Certains prestataires privés empruntent désormais les codes académiques traditionnels, utilisant les labels CAS, DAS ou MAS – respectivement Certificates, Diplomas et Masters of Advanced Studies – pour renforcer leur crédibilité, ce qui suscite quelques tensions dans le secteur public, notamment chez René Graf, vice-recteur Enseignement au Rectorat de la HES-SO.

La concurrence ne se limite toutefois pas au privé. Elle s’observe aussi entre institutions publiques. « Certaines offres de formation continue proposées à la HES⁠-⁠SO Fribourg peuvent être en concurrence avec celles de la HES⁠-⁠SO Genève ou d’Yverdon », souligne René Graf. À l’Université de Neuchâtel (UniNE), où la formation continue représente 2 et 5 % de l’activité, cette offre reste complémentaire. Comme les autres institutions, l’UniNE doit aujourd’hui affiner son positionnement, se différencier et capter une demande de plus en plus ciblée, explique Nando Luginbühl, responsable de la communication et promotion de l’Université de Neuchâtel.

Le paysage est d’autant plus complexe que la frontière entre institutions publiques et acteurs privés tend à se brouiller. « La notion d’école privée est difficile à cerner », observe René Graf, qui mentionne l’Ecole Hôtelière Lausanne – école privée intégrée à la HES-SO.

Contrairement à la formation initiale, dans les universités, la formation continue fonctionne sans subventions. Pas de modèle économique sans public. Ainsi, même les formats les plus accessibles doivent s’autofinancer.

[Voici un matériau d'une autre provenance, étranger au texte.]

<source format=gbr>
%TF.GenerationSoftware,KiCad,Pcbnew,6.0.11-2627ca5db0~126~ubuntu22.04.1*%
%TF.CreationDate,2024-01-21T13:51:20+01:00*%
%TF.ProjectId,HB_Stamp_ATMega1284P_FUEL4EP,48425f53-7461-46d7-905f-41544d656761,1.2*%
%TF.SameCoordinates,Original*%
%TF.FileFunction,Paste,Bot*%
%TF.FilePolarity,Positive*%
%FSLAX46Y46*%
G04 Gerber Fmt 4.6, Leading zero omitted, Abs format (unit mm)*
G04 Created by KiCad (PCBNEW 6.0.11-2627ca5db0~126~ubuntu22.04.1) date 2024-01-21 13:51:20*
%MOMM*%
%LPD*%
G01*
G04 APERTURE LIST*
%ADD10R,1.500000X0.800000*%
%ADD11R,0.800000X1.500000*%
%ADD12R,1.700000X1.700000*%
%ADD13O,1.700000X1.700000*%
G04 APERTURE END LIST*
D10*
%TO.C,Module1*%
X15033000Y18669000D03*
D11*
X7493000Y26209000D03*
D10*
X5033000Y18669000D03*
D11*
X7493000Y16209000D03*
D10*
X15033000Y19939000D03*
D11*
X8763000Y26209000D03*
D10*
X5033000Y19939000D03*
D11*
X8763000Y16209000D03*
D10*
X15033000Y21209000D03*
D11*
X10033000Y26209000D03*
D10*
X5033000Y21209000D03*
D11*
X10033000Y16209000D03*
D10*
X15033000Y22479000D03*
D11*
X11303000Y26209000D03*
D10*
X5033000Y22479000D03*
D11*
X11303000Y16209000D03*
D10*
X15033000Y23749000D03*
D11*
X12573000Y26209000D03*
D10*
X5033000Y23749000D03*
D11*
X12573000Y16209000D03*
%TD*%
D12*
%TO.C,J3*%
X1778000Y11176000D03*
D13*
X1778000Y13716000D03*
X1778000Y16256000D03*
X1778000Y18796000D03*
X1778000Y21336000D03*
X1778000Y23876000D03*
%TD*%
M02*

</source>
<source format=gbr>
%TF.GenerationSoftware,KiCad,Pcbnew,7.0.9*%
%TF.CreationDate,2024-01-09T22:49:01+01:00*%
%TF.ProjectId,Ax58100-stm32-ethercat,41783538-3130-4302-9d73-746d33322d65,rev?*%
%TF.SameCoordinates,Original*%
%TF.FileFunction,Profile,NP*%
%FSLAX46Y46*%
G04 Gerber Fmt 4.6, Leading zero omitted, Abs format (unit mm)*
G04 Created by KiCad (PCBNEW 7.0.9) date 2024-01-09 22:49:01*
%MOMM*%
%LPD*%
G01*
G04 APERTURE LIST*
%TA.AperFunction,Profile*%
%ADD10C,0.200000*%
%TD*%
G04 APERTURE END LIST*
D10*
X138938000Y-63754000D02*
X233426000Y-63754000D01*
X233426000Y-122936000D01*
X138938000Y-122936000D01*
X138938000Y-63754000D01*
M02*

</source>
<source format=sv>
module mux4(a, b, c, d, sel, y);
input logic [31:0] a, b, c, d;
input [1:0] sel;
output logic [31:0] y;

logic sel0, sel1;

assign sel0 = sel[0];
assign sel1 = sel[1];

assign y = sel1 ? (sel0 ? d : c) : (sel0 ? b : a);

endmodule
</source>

Ce principe s’applique aussi à la promotion: si une formation souhaite faire de la publicité, elle doit en assumer le coût. « Il faut atteindre un seuil de rentabilité, pour couvrir les frais logistiques », explique Valérie Défago, doyenne de la faculté de droit de l’UniNe.

Pour répondre à ces contraintes, les institutions segmentent leur portefeuille de formation continue entre produits stratégiques et offres de service. D’un côté, les formations certifiantes (CAS, DAS, MAS), pensées comme de véritables produits concurrents, soumis à des exigences de rentabilité et de positionnement stratégique; de l’autre, des formats courts, non certifiants, plus souples, pensés comme un prolongement de la mission académique et des besoins du marché du travail.

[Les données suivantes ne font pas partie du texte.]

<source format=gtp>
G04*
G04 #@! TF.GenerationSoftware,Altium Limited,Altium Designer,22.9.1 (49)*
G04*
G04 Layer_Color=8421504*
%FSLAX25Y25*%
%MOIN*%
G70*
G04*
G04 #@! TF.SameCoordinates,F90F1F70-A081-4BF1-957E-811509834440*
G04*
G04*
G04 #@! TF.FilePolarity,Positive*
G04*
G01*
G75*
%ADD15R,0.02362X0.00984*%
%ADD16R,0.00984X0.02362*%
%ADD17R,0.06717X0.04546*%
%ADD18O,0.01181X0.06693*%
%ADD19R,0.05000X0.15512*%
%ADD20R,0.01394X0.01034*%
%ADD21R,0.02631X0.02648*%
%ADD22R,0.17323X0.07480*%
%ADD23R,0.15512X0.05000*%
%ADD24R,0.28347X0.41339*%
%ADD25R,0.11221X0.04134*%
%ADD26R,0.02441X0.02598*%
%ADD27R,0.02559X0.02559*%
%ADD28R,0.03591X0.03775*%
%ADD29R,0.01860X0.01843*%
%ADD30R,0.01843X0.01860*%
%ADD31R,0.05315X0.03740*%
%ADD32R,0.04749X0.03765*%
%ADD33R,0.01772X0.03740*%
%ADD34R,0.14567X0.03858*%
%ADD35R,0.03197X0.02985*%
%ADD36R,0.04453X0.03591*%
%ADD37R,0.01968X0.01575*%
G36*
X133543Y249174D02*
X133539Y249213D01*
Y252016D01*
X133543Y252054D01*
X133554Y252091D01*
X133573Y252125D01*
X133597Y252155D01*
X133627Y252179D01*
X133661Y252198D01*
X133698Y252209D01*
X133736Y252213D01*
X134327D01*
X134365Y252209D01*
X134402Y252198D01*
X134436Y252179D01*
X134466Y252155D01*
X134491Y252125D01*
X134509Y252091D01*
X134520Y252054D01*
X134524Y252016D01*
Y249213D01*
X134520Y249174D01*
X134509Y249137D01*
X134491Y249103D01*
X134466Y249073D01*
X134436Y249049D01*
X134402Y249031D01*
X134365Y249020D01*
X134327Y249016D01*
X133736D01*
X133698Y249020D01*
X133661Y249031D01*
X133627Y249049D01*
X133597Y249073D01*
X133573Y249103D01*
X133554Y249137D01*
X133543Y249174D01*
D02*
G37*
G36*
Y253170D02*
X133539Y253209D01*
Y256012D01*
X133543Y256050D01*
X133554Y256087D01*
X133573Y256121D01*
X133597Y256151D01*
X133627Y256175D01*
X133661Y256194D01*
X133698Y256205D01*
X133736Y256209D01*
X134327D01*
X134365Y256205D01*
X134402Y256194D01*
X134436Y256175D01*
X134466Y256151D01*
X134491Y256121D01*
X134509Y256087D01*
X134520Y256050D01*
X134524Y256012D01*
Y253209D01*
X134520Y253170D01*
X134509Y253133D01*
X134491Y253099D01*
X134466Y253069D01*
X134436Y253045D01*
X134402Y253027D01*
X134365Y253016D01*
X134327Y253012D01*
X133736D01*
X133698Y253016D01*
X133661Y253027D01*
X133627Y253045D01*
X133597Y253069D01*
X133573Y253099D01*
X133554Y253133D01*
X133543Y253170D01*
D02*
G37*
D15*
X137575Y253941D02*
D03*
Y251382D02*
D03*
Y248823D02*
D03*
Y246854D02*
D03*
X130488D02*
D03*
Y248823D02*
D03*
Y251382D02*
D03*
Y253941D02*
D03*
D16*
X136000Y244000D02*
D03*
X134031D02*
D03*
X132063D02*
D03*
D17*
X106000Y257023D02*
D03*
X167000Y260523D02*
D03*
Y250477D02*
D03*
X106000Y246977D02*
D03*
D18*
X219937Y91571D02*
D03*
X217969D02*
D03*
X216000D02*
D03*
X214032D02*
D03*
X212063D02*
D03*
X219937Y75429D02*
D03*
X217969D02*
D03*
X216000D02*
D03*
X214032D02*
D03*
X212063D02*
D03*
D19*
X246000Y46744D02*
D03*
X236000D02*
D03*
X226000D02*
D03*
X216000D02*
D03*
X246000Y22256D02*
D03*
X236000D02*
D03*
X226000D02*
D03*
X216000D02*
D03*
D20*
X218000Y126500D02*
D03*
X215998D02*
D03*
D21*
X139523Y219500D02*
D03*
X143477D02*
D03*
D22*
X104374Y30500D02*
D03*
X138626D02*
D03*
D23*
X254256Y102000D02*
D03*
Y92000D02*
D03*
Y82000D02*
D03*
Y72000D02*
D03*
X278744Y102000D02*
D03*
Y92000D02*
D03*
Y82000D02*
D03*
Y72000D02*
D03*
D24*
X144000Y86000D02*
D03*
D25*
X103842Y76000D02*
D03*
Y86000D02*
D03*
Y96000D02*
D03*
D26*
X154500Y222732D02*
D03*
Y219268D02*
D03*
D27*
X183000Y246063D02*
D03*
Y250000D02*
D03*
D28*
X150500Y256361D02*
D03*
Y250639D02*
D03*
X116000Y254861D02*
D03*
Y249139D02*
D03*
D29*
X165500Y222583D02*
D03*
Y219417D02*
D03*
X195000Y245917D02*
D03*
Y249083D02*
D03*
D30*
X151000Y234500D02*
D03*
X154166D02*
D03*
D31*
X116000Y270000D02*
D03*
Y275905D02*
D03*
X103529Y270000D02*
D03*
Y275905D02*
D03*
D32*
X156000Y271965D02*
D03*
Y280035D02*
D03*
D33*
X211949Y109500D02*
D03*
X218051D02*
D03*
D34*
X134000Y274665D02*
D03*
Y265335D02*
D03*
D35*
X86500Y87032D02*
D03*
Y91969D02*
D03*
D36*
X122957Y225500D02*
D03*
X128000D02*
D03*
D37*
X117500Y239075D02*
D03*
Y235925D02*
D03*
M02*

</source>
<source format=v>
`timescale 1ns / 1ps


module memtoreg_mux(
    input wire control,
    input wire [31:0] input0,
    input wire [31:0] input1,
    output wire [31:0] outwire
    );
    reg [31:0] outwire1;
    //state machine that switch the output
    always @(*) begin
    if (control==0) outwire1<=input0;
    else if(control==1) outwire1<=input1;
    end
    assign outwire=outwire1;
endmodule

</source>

Le CAS en droit et intelligence artificielle, récemment lancé à l’UniNE, incarne la première logique. À l’inverse, les colloques juridiques à quelques centaines de francs visent surtout à nourrir le lien avec la pratique. « Certaines de ces formations peuvent être déficitaires – elles sont compensées par d’autres », explique Valérie Défago. Les institutions gèrent ainsi leur offre comme un portefeuille: chaque produit ne vise pas la rentabilité immédiate, mais l’équilibre d’ensemble.

Dans ce paysage mouvant, la formation continue pousse les institutions à adopter une logique de marché: chaque offre doit répondre à une demande, se différencier, trouver son public. « On ne peut pas lancer une formation avec seulement trois inscriptions », affirme la doyenne de la faculté de droit de l’UniNE. « C’est le marché qui décide », ajoute René Graf. 

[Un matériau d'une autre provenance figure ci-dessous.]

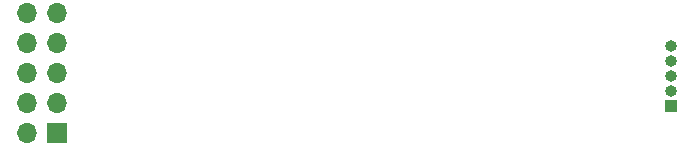
<source format=gbr>
%TF.GenerationSoftware,KiCad,Pcbnew,(6.0.2)*%
%TF.CreationDate,2023-02-06T19:57:10-08:00*%
%TF.ProjectId,SWD_to_v4WF_Cable,5357445f-746f-45f7-9634-57465f436162,rev?*%
%TF.SameCoordinates,Original*%
%TF.FileFunction,Soldermask,Bot*%
%TF.FilePolarity,Negative*%
%FSLAX46Y46*%
G04 Gerber Fmt 4.6, Leading zero omitted, Abs format (unit mm)*
G04 Created by KiCad (PCBNEW (6.0.2)) date 2023-02-06 19:57:10*
%MOMM*%
%LPD*%
G01*
G04 APERTURE LIST*
%ADD10R,1.700000X1.700000*%
%ADD11O,1.700000X1.700000*%
%ADD12R,1.000000X1.000000*%
%ADD13O,1.000000X1.000000*%
G04 APERTURE END LIST*
D10*
%TO.C,J2*%
X132250000Y-64425000D03*
D11*
X129710000Y-64425000D03*
X132250000Y-61885000D03*
X129710000Y-61885000D03*
X132250000Y-59345000D03*
X129710000Y-59345000D03*
X132250000Y-56805000D03*
X129710000Y-56805000D03*
X132250000Y-54265000D03*
X129710000Y-54265000D03*
%TD*%
D12*
%TO.C,J1*%
X184275000Y-62135000D03*
D13*
X184275000Y-60865000D03*
X184275000Y-59595000D03*
X184275000Y-58325000D03*
X184275000Y-57055000D03*
%TD*%
M02*

</source>
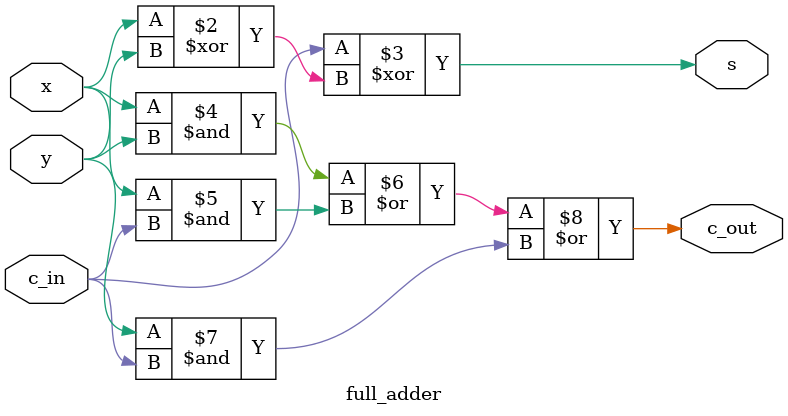
<source format=sv>

module full_adder (
	input logic x, 
	input logic y, 
	input logic c_in, 
	output logic c_out, 
	output logic s
);

	always_comb begin
	
		s = c_in^(x^y);
		c_out = (x&y)|(x&c_in)|(y&c_in);
		
	end
	
endmodule

</source>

Pour répondre plus rapidement aux besoins émergents, les établissements misent sur des formats plus flexibles: blended learning, modules empilables, microcertifications. Ce sont aussi des laboratoires d’innovation pédagogique: « Ces produits ont des cycles de vie plus courts, ce qui permet de tester des dispositifs qu’il est plus complexe d’introduire dans la formation de base », souligne René Graf. 

Certaines formations naissent aussi d’initiatives conjointes, comme le CAS en fiscalité des petites et moyennes entreprises développé par l’UniNE et la haute école de gestion. Derrière chaque lancement, une logique: tester, apprendre, s’adapter. La formation continue devient un terrain d’expérimentation stratégique – mais aussi un marqueur de positionnement dans un paysage en pleine recomposition.

Ce travail journalistique a été réalisé pour le cours « Pratiques journalistiques thématiques » dans le cadre du master en journalisme de l’Académie du journalisme et des médias (AJM) de l’Université de Neuchâtel.